現代でも体調を崩す恐れがある腐敗した食品は、においを嗅いで察知できます。無臭の都市ガスに、においを付けてガス漏れを知らせています。また、伝統医学の診察法の「聞診」では、声の調子、呼吸音を聞くだけでなく、体臭や口臭などを嗅いで診断します。古くから病気や体調により体臭が変化することは知られていましたが、近年では、皮膚ガスや呼気など人体から発生する生体ガスを計測し、病気の早期特定を可能にするセンサーなどの研究開発も進んでいます。
普段、あまり意識することはないかもしれませんが、日々の生活の中で料理の、においからおいしさを感じたり、木々や草花のにおいから季節の移り変わりを感じ取ったりしているのではないでしょうか。
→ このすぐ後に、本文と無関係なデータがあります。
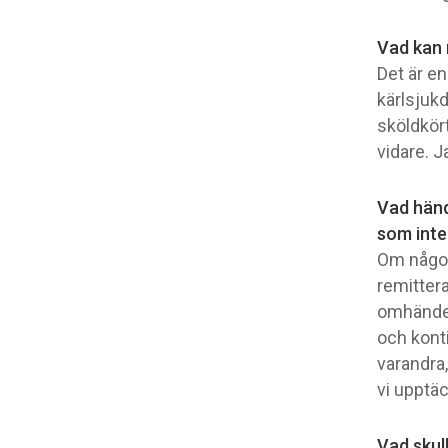
Vad kan 
Det är e
kärlsjuk
sköldkört
vidare. J
Vad händ
som int
Om någon 
remitterar
omhänder
och konti
varandra
vi upptäc
Vad skul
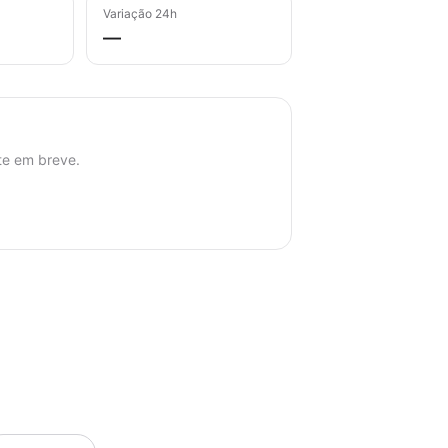
Variação 24h
—
te em breve.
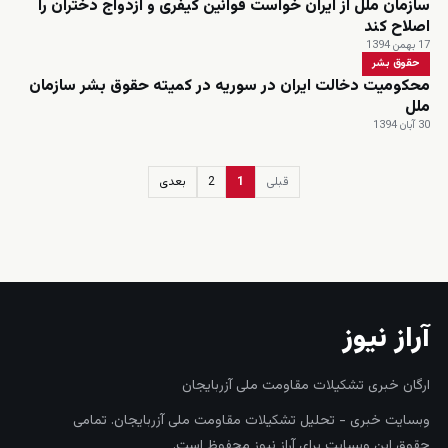
سازمان ملل از ایران خواست قوانین کیفری و ازدواج دختران را
اصلاح کند
17 بهمن 1394
حقوق بشر
محکومیت دخالت ایران در سوریه در کمیته حقوق بشر سازمان
ملل
30 آبان 1394
قبلی
1
2
بعدی
زنده
آراز نیوز
ارگان خبری تشکیلات مقاومت ملی آزربایجان
وبسایت خبری - تحلیل تشکیلات مقاومت ملی آزربایجان. تمامی
حقوق این وبسایت برای آراز نیوز محفوظ است.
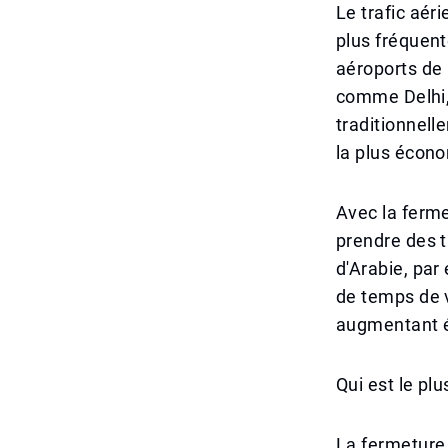
Le trafic aéri
plus fréquen
aéroports de 
comme Delhi,
traditionnelle
la plus écon
Avec la ferme
prendre des 
d'Arabie, par
de temps de 
augmentant é
Qui est le pl
La fermeture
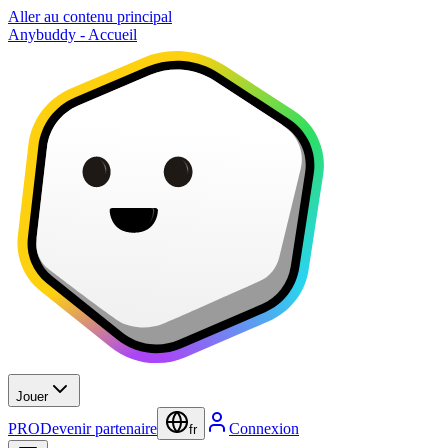
Aller au contenu principal
Anybuddy - Accueil
Jouer
PRO
Devenir partenaire
Connexion
fr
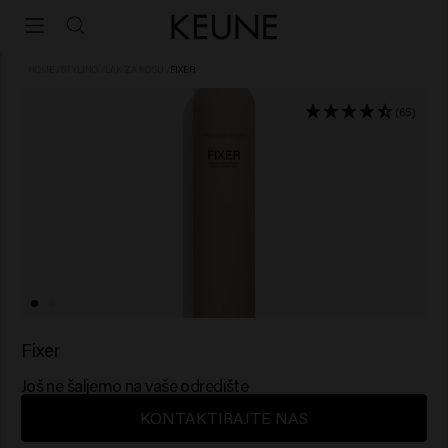
HOME
/
STYLING
/
LAK ZA KOSU
/
FIXER
(65)
Fixer
Još ne šaljemo na vaše odredište
KONTAKTIRAJTE NAS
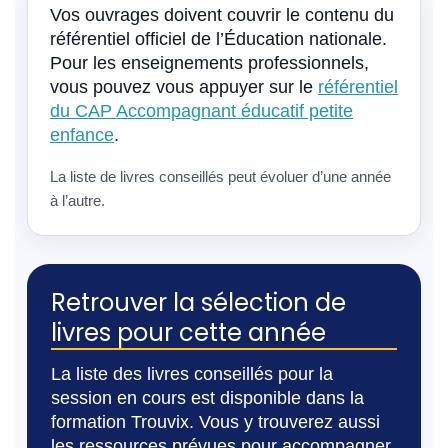
Vos ouvrages doivent couvrir le contenu du
référentiel officiel de l’Éducation nationale.
Pour les enseignements professionnels,
vous pouvez vous appuyer sur le
référentiel
du CAP Accompagnant éducatif petite
enfance
.
La liste de livres conseillés peut évoluer d’une année
à l’autre.
Retrouver la sélection de
livres pour cette année
La liste des livres conseillés pour la
session en cours est disponible dans la
formation Trouvix. Vous y trouverez aussi
les ressources prévues pour accompagner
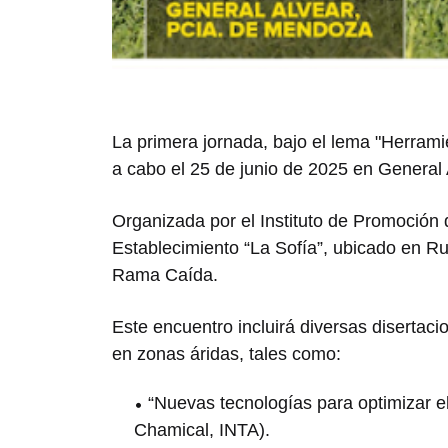
La primera jornada, bajo el lema "Herrami
a cabo el 25 de junio de 2025 en General
Organizada por el Instituto de Promoción 
Establecimiento “La Sofía”, ubicado en Ru
Rama Caída.
Este encuentro incluirá diversas disertac
en zonas áridas, tales como:
“Nuevas tecnologías para optimizar e
Chamical, INTA).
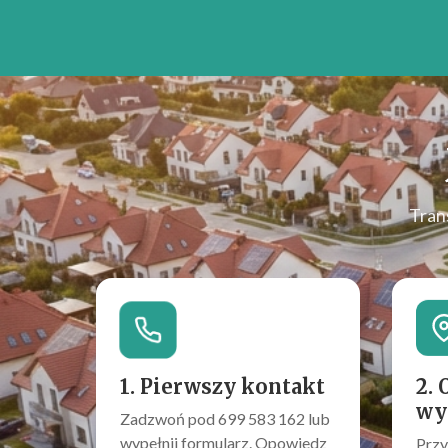
Tran
1. Pierwszy kontakt
2. 
wy
Zadzwoń pod 699 583 162 lub
wypełnij formularz. Opowiedz
Przy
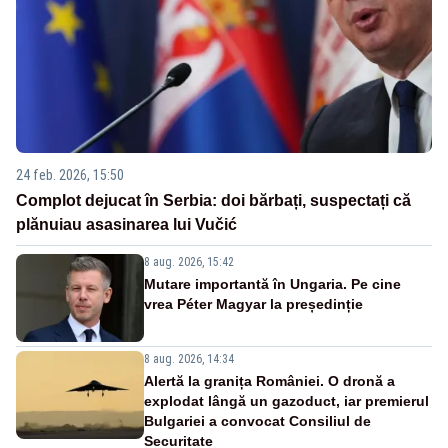
24 feb. 2026, 15:50
Complot dejucat în Serbia: doi bărbați, suspectați că
plănuiau asasinarea lui Vučić
8 aug. 2026, 15:42
Mutare importantă în Ungaria. Pe cine
vrea Péter Magyar la președinție
8 aug. 2026, 14:34
Alertă la granița României. O dronă a
explodat lângă un gazoduct, iar premierul
Bulgariei a convocat Consiliul de
Securitate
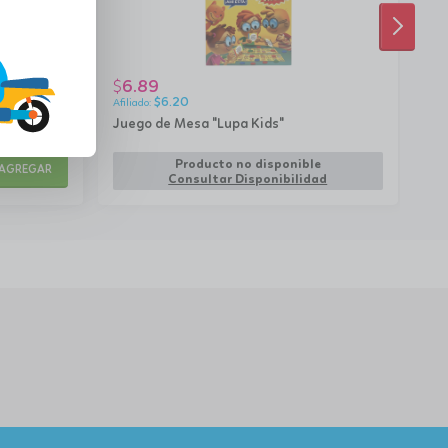
SIGUI
6.89
5
$
$
$
6.20
Juego de Mesa "Lupa Kids"
Un
rem
Producto no disponible
AGREGAR
Consultar Disponibilidad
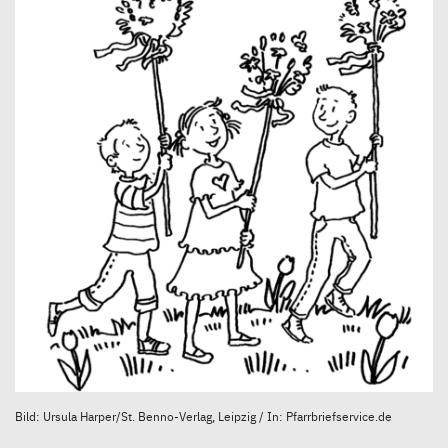
Bild: Ursula Harper/St. Benno-Verlag, Leipzig / In: Pfarrbriefservice.de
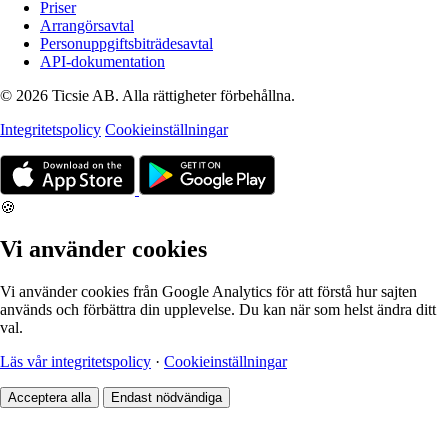
Priser
Arrangörsavtal
Personuppgiftsbiträdesavtal
API-dokumentation
© 2026 Ticsie AB. Alla rättigheter förbehållna.
Integritetspolicy
Cookieinställningar
🍪
Vi använder cookies
Vi använder cookies från Google Analytics för att förstå hur sajten
används och förbättra din upplevelse. Du kan när som helst ändra ditt
val.
Läs vår integritetspolicy
·
Cookieinställningar
Acceptera alla
Endast nödvändiga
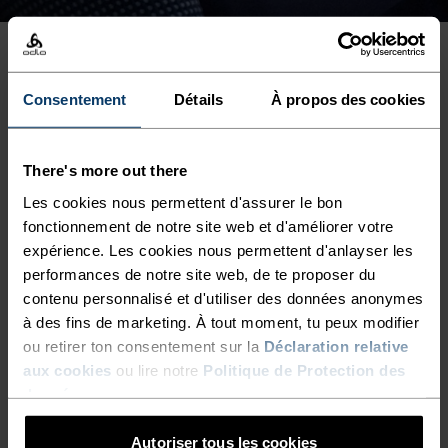
Consentement
Détails
À propos des cookies
"
Tellement confortable et
There's more out there
polyvalent. Pour les séances de
Les cookies nous permettent d'assurer le bon
fonctionnement de notre site web et d'améliorer votre
sport ou pour se détendre
expérience. Les cookies nous permettent d'anlayser les
après, vous me trouverez dans
performances de notre site web, de te proposer du
contenu personnalisé et d'utiliser des données anonymes
cette tenue tout l'hiver."
à des fins de marketing. À tout moment, tu peux modifier
ou retirer ton consentement sur la
Déclaration relative
aux cookies
ou lire notre
Politique de Protection des
Hélène Uzabiaga, athlète reawakened
données
.
Autoriser tous les cookies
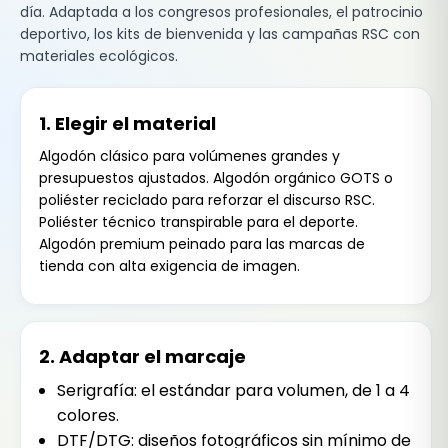
día. Adaptada a los congresos profesionales, el patrocinio
deportivo, los kits de bienvenida y las campañas RSC con
materiales ecológicos.
1. Elegir el material
Algodón clásico para volúmenes grandes y
presupuestos ajustados. Algodón orgánico GOTS o
poliéster reciclado para reforzar el discurso RSC.
Poliéster técnico transpirable para el deporte.
Algodón premium peinado para las marcas de
tienda con alta exigencia de imagen.
2. Adaptar el marcaje
Serigrafía: el estándar para volumen, de 1 a 4
colores.
DTF/DTG: diseños fotográficos sin mínimo de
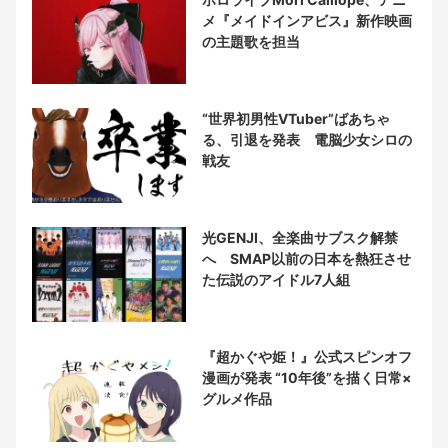
メ『メイドインアビス』新作映画
の主題歌を担当
“世界初男性VTuber”ばあちゃ
る、引退を発表 電脳少女シロの
戦友
光GENJI、全楽曲サブスク解禁
へ SMAP以前の日本を熱狂させ
た伝説のアイドル7人組
『超かぐや姫！』公式スピンオフ
漫画が発表 “10年後”を描く日常×
グルメ作品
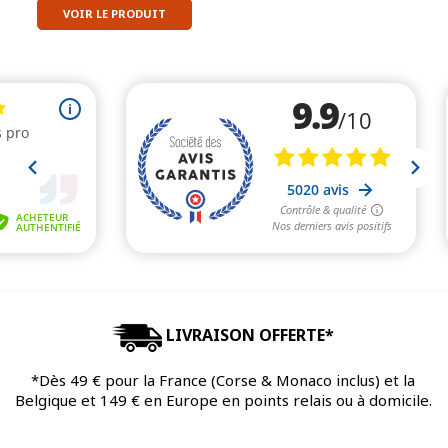
VOIR LE PRODUIT
LIVRAISON OFFERTE*
*Dès 49 € pour la France (Corse & Monaco inclus) et la
Belgique et 149 € en Europe en points relais ou à domicile.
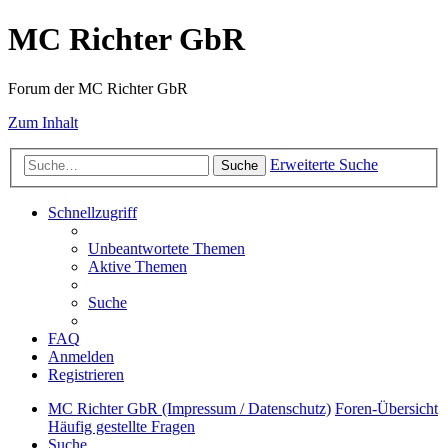
MC Richter GbR
Forum der MC Richter GbR
Zum Inhalt
Erweiterte Suche
Suche
Schnellzugriff
Unbeantwortete Themen
Aktive Themen
Suche
FAQ
Anmelden
Registrieren
MC Richter GbR (Impressum / Datenschutz)
Foren-Übersicht
Häufig gestellte Fragen
Suche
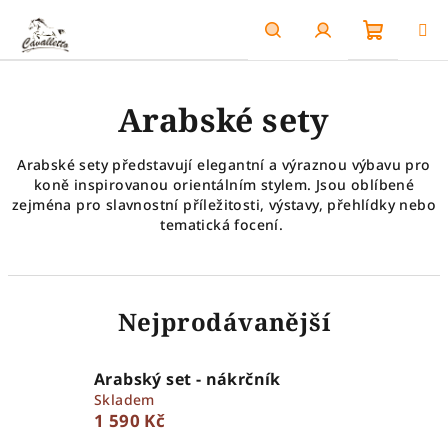
Přejít
na
obsah
Nákupn
Hledat
Přihlášení
Arabské sety
košík
Arabské sety představují elegantní a výraznou výbavu pro
koně inspirovanou orientálním stylem. Jsou oblíbené
zejména pro slavnostní příležitosti, výstavy, přehlídky nebo
tematická focení.
Nejprodávanější
Arabský set - nákrčník
Skladem
1 590 Kč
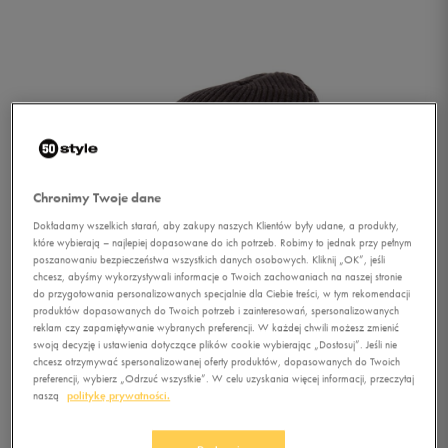
Chronimy Twoje dane
Dokładamy wszelkich starań, aby zakupy naszych Klientów były udane, a produkty,
które wybierają – najlepiej dopasowane do ich potrzeb. Robimy to jednak przy pełnym
poszanowaniu bezpieczeństwa wszystkich danych osobowych. Kliknij „OK”, jeśli
chcesz, abyśmy wykorzystywali informacje o Twoich zachowaniach na naszej stronie
do przygotowania personalizowanych specjalnie dla Ciebie treści, w tym rekomendacji
produktów dopasowanych do Twoich potrzeb i zainteresowań, spersonalizowanych
reklam czy zapamiętywanie wybranych preferencji. W każdej chwili możesz zmienić
swoją decyzję i ustawienia dotyczące plików cookie wybierając „Dostosuj”. Jeśli nie
chcesz otrzymywać spersonalizowanej oferty produktów, dopasowanych do Twoich
1/3
preferencji, wybierz „Odrzuć wszystkie”. W celu uzyskania więcej informacji, przeczytaj
naszą
politykę prywatności.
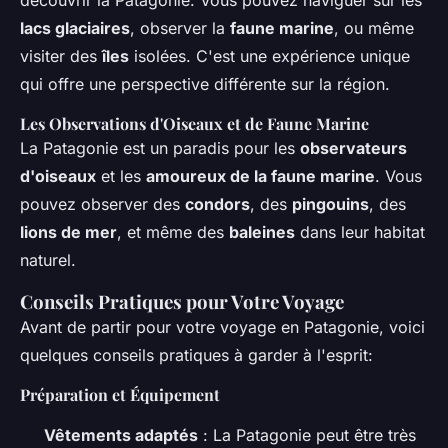
lacs glaciaires
, observer la
faune marine
, ou même
visiter des
îles
isolées. C'est une expérience unique
qui offre une perspective différente sur la région.
Les Observations d'Oiseaux et de Faune Marine
La Patagonie est un paradis pour les
observateurs
d'oiseaux
et les
amoureux de la faune marine
. Vous
pouvez observer des
condors
, des
pingouins
, des
lions de mer
, et même des
baleines
dans leur habitat
naturel.
Conseils Pratiques pour Votre Voyage
Avant de partir pour votre voyage en Patagonie, voici
quelques conseils pratiques à garder à l'esprit:
Préparation et Équipement
Vêtements adaptés
: La Patagonie peut être très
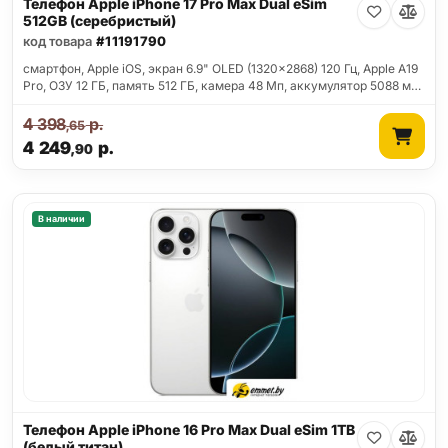
Телефон Apple iPhone 17 Pro Max Dual eSim
512GB (серебристый)
код товара
#11191790
смартфон, Apple iOS, экран 6.9" OLED (1320x2868) 120 Гц, Apple A19
Pro, ОЗУ 12 ГБ, память 512 ГБ, камера 48 Мп, аккумулятор 5088 м…
4 398
р.
,65
4 249
р.
,90
В наличии
Телефон Apple iPhone 16 Pro Max Dual eSim 1TB
(белый титан)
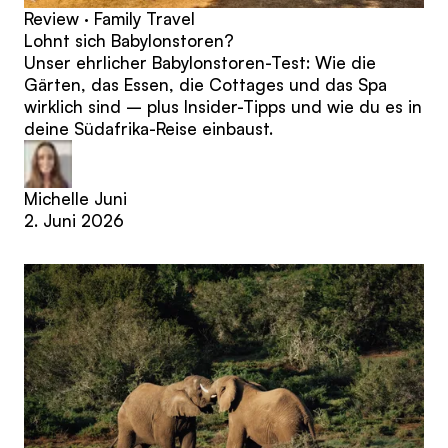
Review · Family Travel
Lohnt sich Babylonstoren?
Unser ehrlicher Babylonstoren-Test: Wie die
Gärten, das Essen, die Cottages und das Spa
wirklich sind – plus Insider-Tipps und wie du es in
deine Südafrika-Reise einbaust.
Michelle Juni
2. Juni 2026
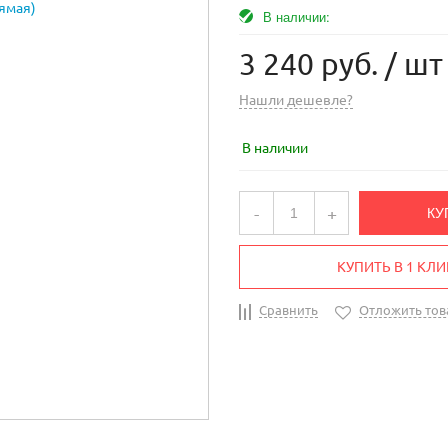
В наличии:
3 240 руб.
/ шт
Нашли дешевле?
В наличии
-
+
КУ
КУПИТЬ В 1 КЛИ
Сравнить
Отложить тов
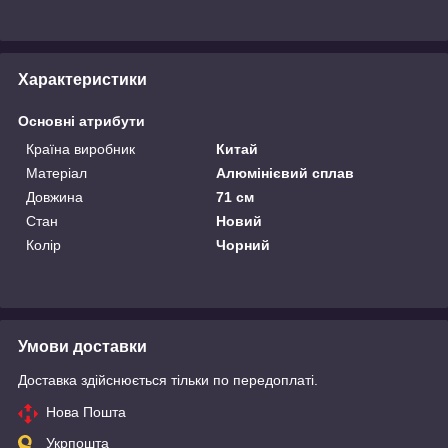
Характеристики
Основні атрибути
Країна виробник
Китай
Матеріал
Алюмінієвий сплав
Довжина
71 см
Стан
Новий
Колір
Чорний
Умови доставки
Доставка здійснюється тільки по передоплаті.
Нова Пошта
Укрпошта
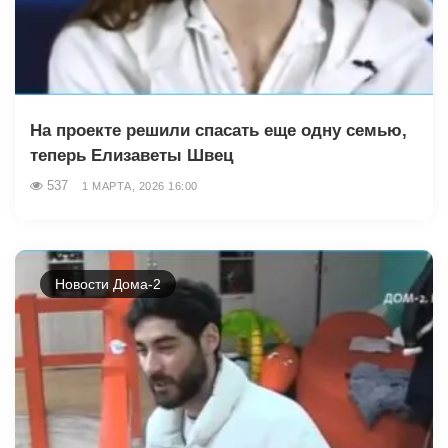
На проекте решили спасать еще одну семью,
теперь Елизаветы Швец
537
1 МАРТА, 2026 16:00
Новости Дома-2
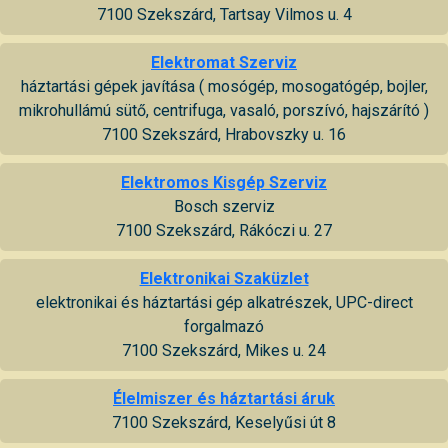
7100 Szekszárd, Tartsay Vilmos u. 4
Elektromat Szerviz
háztartási gépek javítása ( mosógép, mosogatógép, bojler,
mikrohullámú sütő, centrifuga, vasaló, porszívó, hajszárító )
7100 Szekszárd, Hrabovszky u. 16
Elektromos Kisgép Szerviz
Bosch szerviz
7100 Szekszárd, Rákóczi u. 27
Elektronikai Szaküzlet
elektronikai és háztartási gép alkatrészek, UPC-direct
forgalmazó
7100 Szekszárd, Mikes u. 24
Élelmiszer és háztartási áruk
7100 Szekszárd, Keselyűsi út 8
旅行先では、その土地や街のにおいを感じることもあるでしょう。環境省は、かおり風景100選として、全国100カ所を選定しています。素晴らしい景色や街の様子を見たり、音を聞いたりすると同時に、その空間ならではの、においが存在します。においには、料理や景色などに独特の深い味わいを与える役割もあるのです。